Biological control with parasitoids

ELIV

Biological control is the use of beneficial organisms (predators, parasitoids…) to control insect pests in a way to maintain their population at an economically viable level for the farmer. Hymenopteran parasitoids are the most successful and most commonly used agents for biological control of insect pests in Europe. A parasitoid is an insect that lay eggs on or inside a host. The larvae that will emerge from these eggs will then grow up by eating the insect and killing him at the end of its development.

Their main advantages over other biological control agents lies in their ease of maintenance and their high host specificity. Our research group studies the behavior and ecology of Hymenopteran parasitoids to optimize their use in biological control. New procedures and techniques for mass rearing are developed in close collaboration with biological control companies (Viridaxis).

We currently have two projects on this topics. The first one on the mass rearing of Trichogramma sp., a parasitoid of lepidoptera eggs (TRICHOTECH) and a second one on the management of cacopsylla pyri, a pest in pear orchards (BIOPSYLLA).

1) trichotech

Our main model species are the minute wasps of the genus Trichogramma. This project is clearly the continuation of the project WBGREEN Insectech project since 2012. Under Insectech, the possibility of producing artificial medium for trichogram rearing on chitosan beads was analyzed. However, the specific objective of Insectech does not allow us to analyze other interesting ideas that could feed the results already achieved and the various aspects outlined. In 2014, we continued with the Trichotech project. Our goal is to establish a comprehensive roadmap of rearing Trichogramma by identifying key steps in terms of production, cost and risks and proposing alternatives in terms of alternative hosts, artificial medium, and optimal density to use. The deliverable will be a roadmap of a complete description of the steps to develop an economically viable rearing and producing quality individuals.

2) Biopsylla

Belgium is one of the main European producers of pears with 8921 hectares of orchards and 280 000 tonnes of pear fruits per year. Currently, the control of insect pests in pear orchard is mainly done by the use of chemical treatments.

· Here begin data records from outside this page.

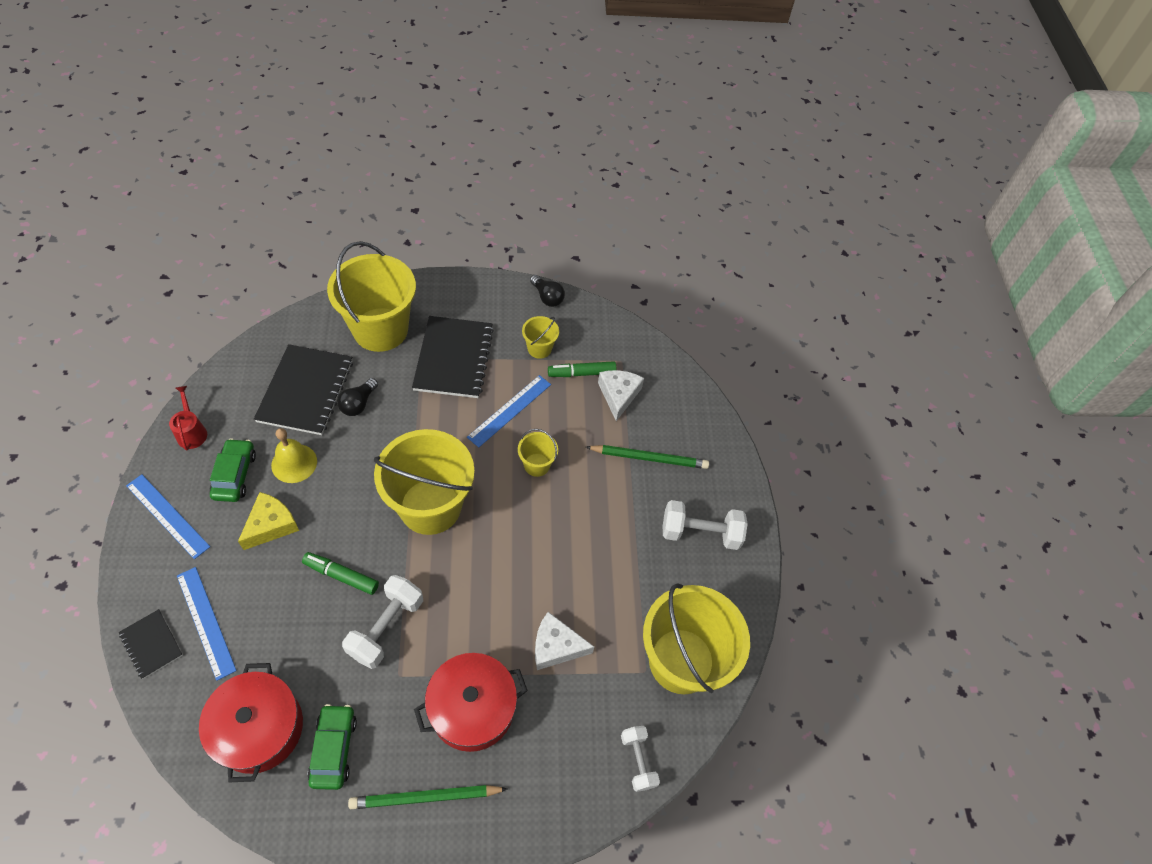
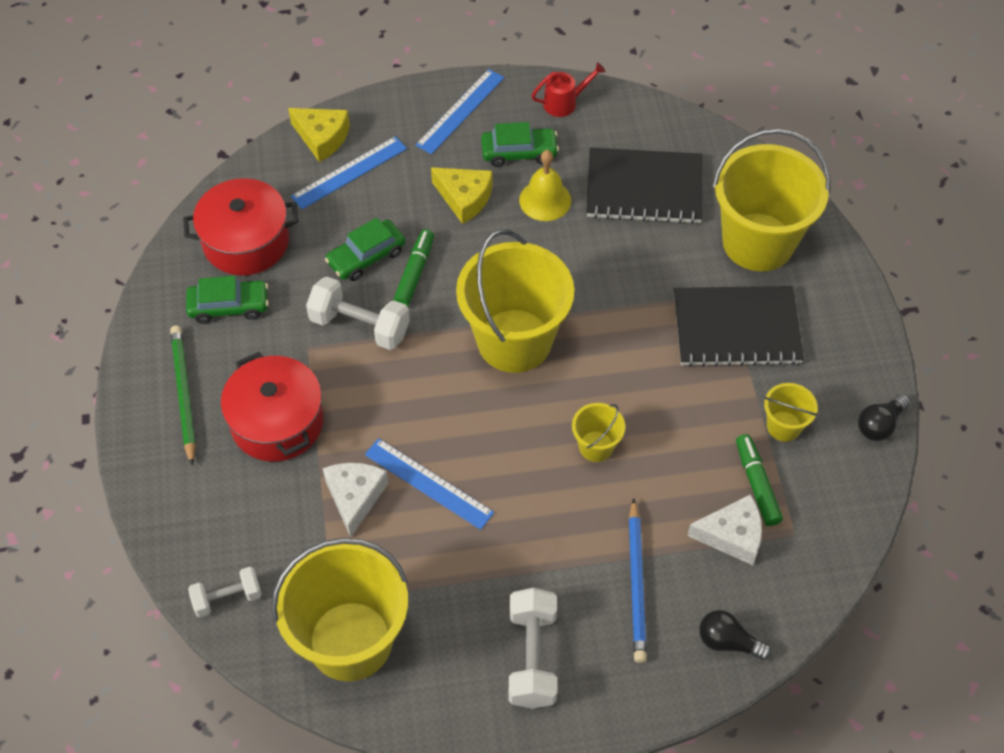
camera: 90 degrees right, 0 degrees up
black notebook [119,609,183,679] -> yellow cheese [288,108,350,162]
black light bulb [337,378,378,416] -> black light bulb moved to [699,610,772,660]
blue ruler [467,375,551,448] -> blue ruler moved to [365,438,494,530]
green pencil [586,445,709,469] -> blue pencil [629,498,647,663]
none -> green car [325,218,406,281]

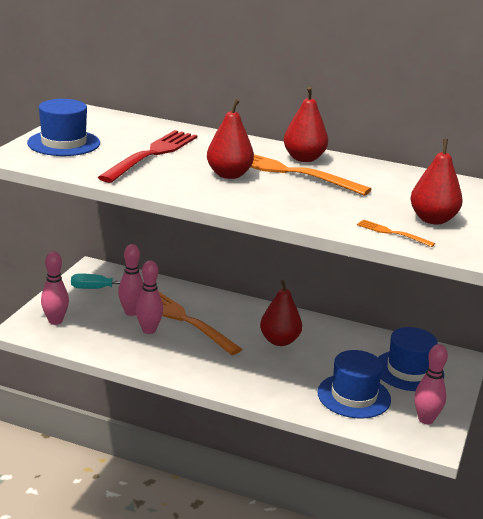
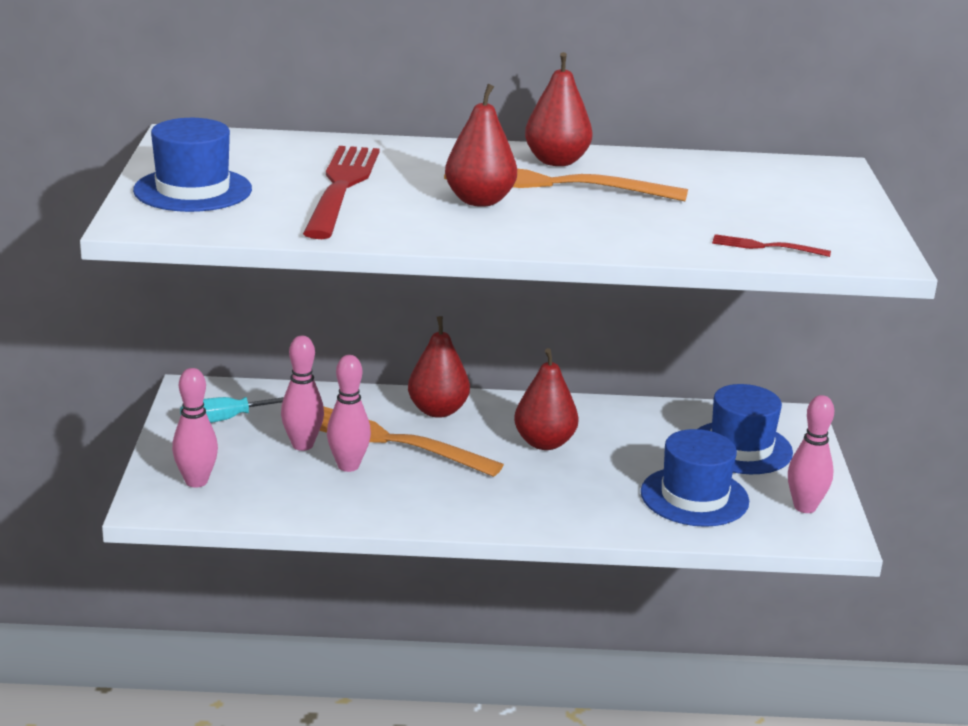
camera: 20 degrees left, 0 degrees up
orange fork [357,219,435,247] -> red fork [712,234,831,257]
red pear [411,139,463,224] -> red pear moved to [408,316,470,418]

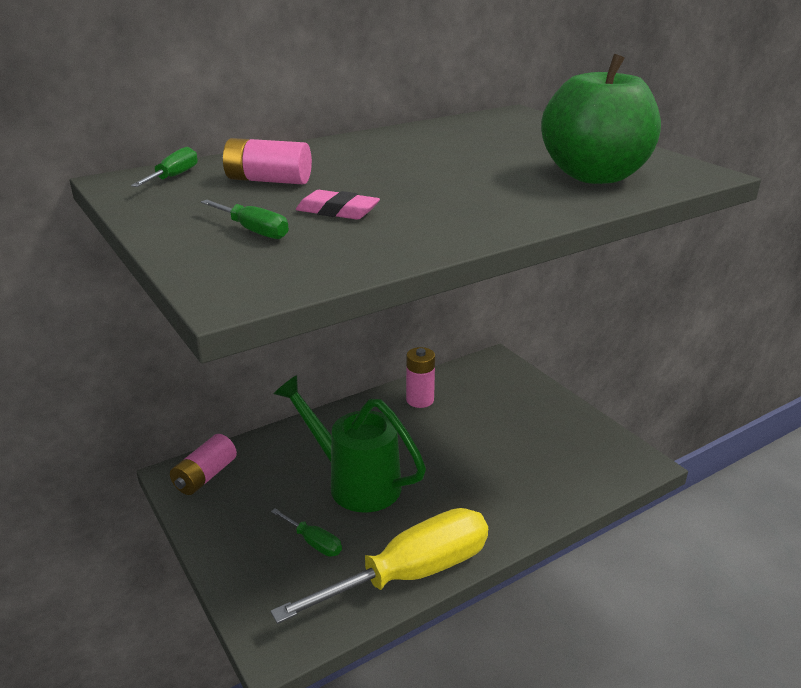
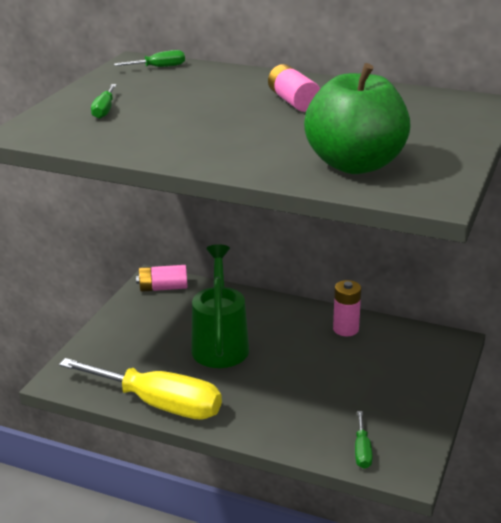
camera: 55 degrees right, 0 degrees up
pink battery [223,138,312,184] -> pink battery moved to [268,64,320,112]
green screwdriver [271,508,342,557] -> green screwdriver moved to [355,411,373,469]
pink eraser [296,190,380,220] -> none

The main pest in pear orchards psylla Cacopsylla pyri. It is a sucking insect capable of ingesting considerable quantities of sap, which will decrease the quality availble for the fruit formation and allow the transmission of a phytoplasma that can cause the death of the tree. Moreover, they reject a large part of the sugars ingested in the form of honeydew deposited on the fruits and the leaves, thus promoting the development of fungi. All this makes of C. pyri the first pest in pear cultivation.

At present, there is no biological control solution for psylla. We are particularly interested in the parasitoid Trechnites insidiosus, which is the most frequent parasitoid in pear orchard. The latter is very little studied because of its small size (adult = 1 mm), although it has several interesting characteristics for the biological control of the psylla, such as the ability to predate on C. pyri larvae.

The objective of this project is therefore to develop an alternative biological control method that could replace chemical treatments, by using parasitoid specialists of the psylla in pear orchards, and that have zero impact on the environment and economically profitable to the orchard growers compared to the use of insecticides.